8. Remove the Painter’s Tape
Before the caulk sets, remove your tape from both edges. Pull gently and slowly at an angle away from the joint, ensuring excess caulk doesn’t drip from the tape. If you see any excess on the surrounding area, wipe it away immediately with a damp cloth before it sets.
9. Let the Caulk Set
How long it takes caulk to dry depends on the type you use. It may take anywhere from 30 minutes up to several days to fully dry and cure. Wait until the caulk has set fully before you paint it or get it wet. This is particularly important to keep in mind if you’re caulking your shower, tub, or an outdoor area.
Tips for Applying Caulk
If you’re a beginner, caulking can be deceptively easy. It’s often a lot more difficult than it looks, but don’t let it discourage you. You just need to know the right technique. These caulking tips and tricks will help you apply a smooth, uniform job.
Do a Practice Run
If you’ve never caulked something before, do a practice run. It’s a bit like icing a cake. You need to know the nuances of the caulk tube—like how much pressure to apply and how fast to move to get a clean line. Use a piece of cardboard as a practice surface.
Apply Light Pressure
There are a few different techniques out there. Some say push the caulk away from you, while others say pull it toward you. Either way, you’ll want to apply pressure rather than just dragging your caulk gun lightly across the surface.
Pressure is important because it helps you fill as much of the gap as possible, so the caulk adheres firmly to both surfaces. Sometimes, pushing can help get the caulk in deeper, but it will be easier to get a clean line if you pull. If both surfaces are flush, you can use a lighter hand.
Use Your Arms or Legs, Not Your Wrists
The key to a good caulk job is a steady hand, so avoid using your wrists if possible. You’ll get a straighter line if you keep your wrists firm and only move your arms or legs.
Don’t Meet in the Middle
When you’re caulking, sometimes there’s a smooth surface on one side and an uneven surface on the other. Pointing your caulk gun directly in the middle is tempting, but resist the urge. Always drag your gun along the smooth surface, and you’ll get a much smoother line. Caulking the rough surface can exaggerate every lump and bump you’re caulking over.
DIY vs. Hire a Pro
Caulking is a skill any homeowner can learn with a little practice. Doing the job DIY can save you hundreds of dollars, and most homeowners prefer to do small jobs, like filling in minor cracks, on their own. That said, some things can go wrong.
Caulk is unforgiving and can show minor imperfections, but there can be more than cosmetic issues once you start caulking around areas that need sealing to prevent water damage and mold. Some people prefer to skip the hassle and hire a handyperson. They’ll get the job done correctly the first time, and the typical project costs less than $500—much less than mold remediation costs and water damage repair costs.

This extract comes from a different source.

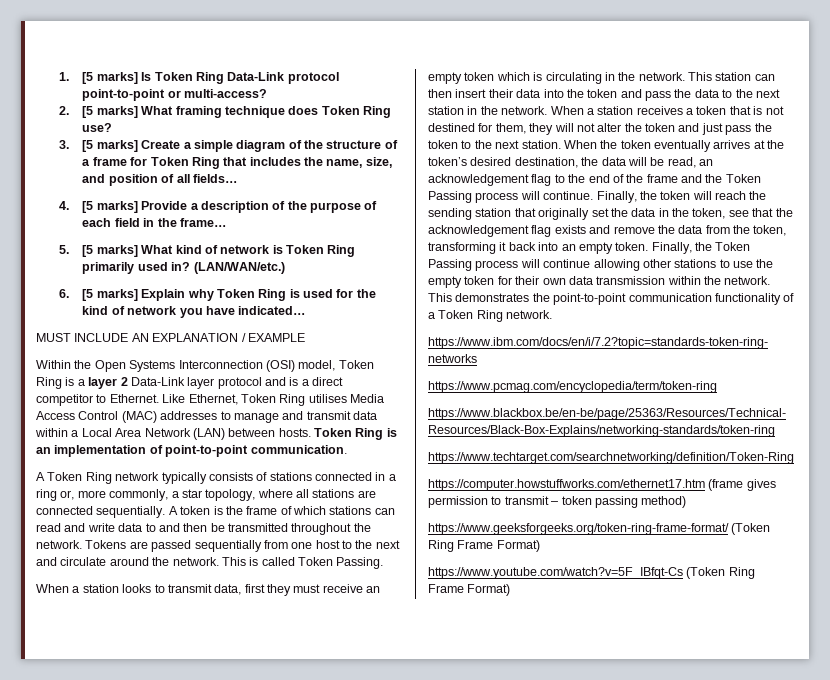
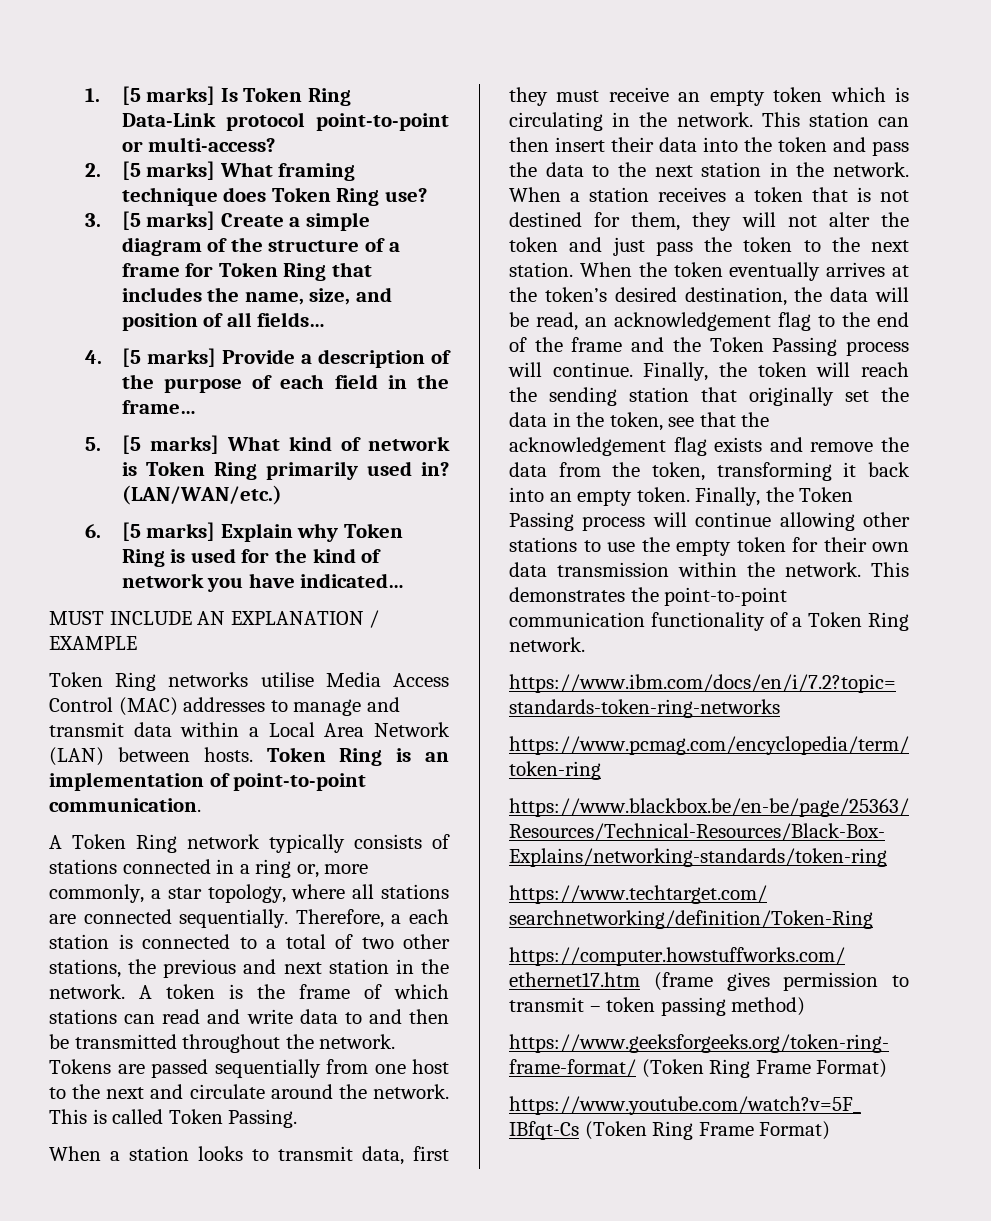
[36,360,374,372] [36,377,344,389] [36,394,347,406] Within the Open Systems Interconnection (OSI) model, Token Ring is a layer 2 Data-Link layer protocol and is a direct competitor to Ethernet. Like Ethernet, Token Ring utilises -> [49,672,314,691] Token Ring networks utilise
(166, 512) none -> [295,909,449,928] [49,934,450,949] [49,959,450,978] [49,984,125,999] Therefore, a each station is connected to a total of two other stations, the previous and next station in the network.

How do you caulk as a beginner?
The key to caulking as a beginner is practice. You want to apply light pressure, so the caulk adheres to both surfaces, and use your arms and legs to move the caulk gun rather than your wrists. You’ll get a more even line with this method. Practice first on a piece of cardboard before you attempt the real thing.

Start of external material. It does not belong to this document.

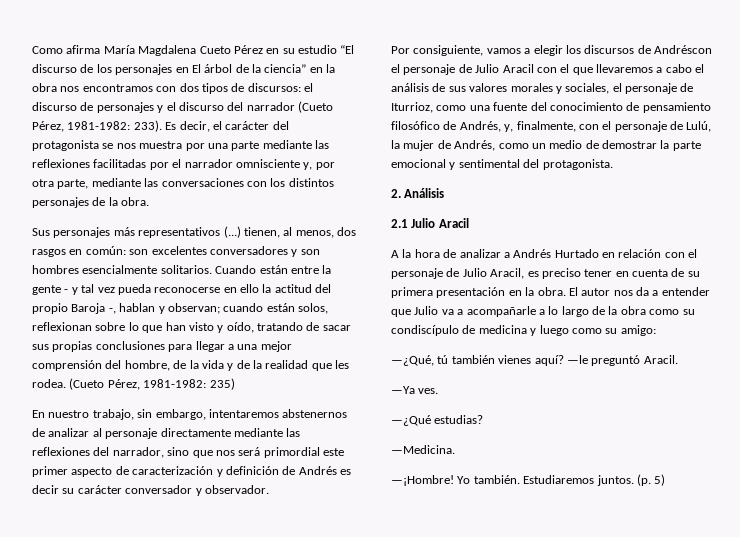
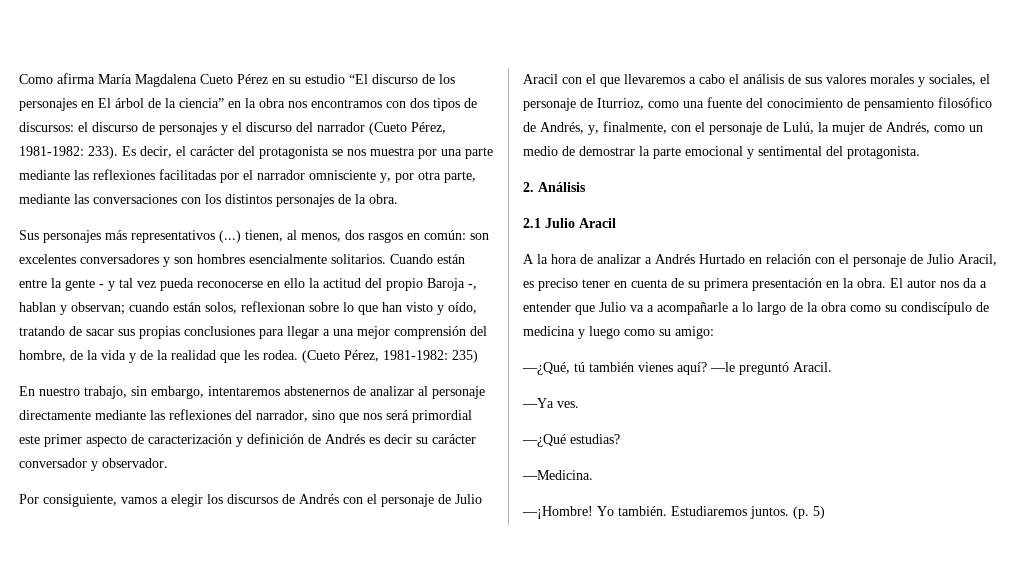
[654,45,712,54] Andréscon -> [299,494,363,504] Andrés con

Can you smooth caulk with your finger?
Yes, you can smooth the caulk with your finger. Just make sure your finger is wet. Use water for latex caulk and rubbing alcohol for silicone caulk.

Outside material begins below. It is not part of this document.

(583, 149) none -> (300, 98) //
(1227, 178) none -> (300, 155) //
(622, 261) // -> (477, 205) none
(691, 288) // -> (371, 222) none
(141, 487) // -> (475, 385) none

How do I get a smooth finish with caulk?
Smoothing is a crucial step to caulking. You can smooth caulk after you apply it using a caulking finishing tool, wet finger, or plastic spoon. The wetness will give you that ultra-smooth finish, but it will take longer to set. To smooth the caulk, press at the start of the bead and pull your tool or finger across the seam or joint until the whole bead is smooth.
How do I make caulking look perfect?
Painter’s tape does wonders to get an even caulk job. That way, you just have to focus on applying a smooth, even line. If there are imperfections, fix them before the caulk sets.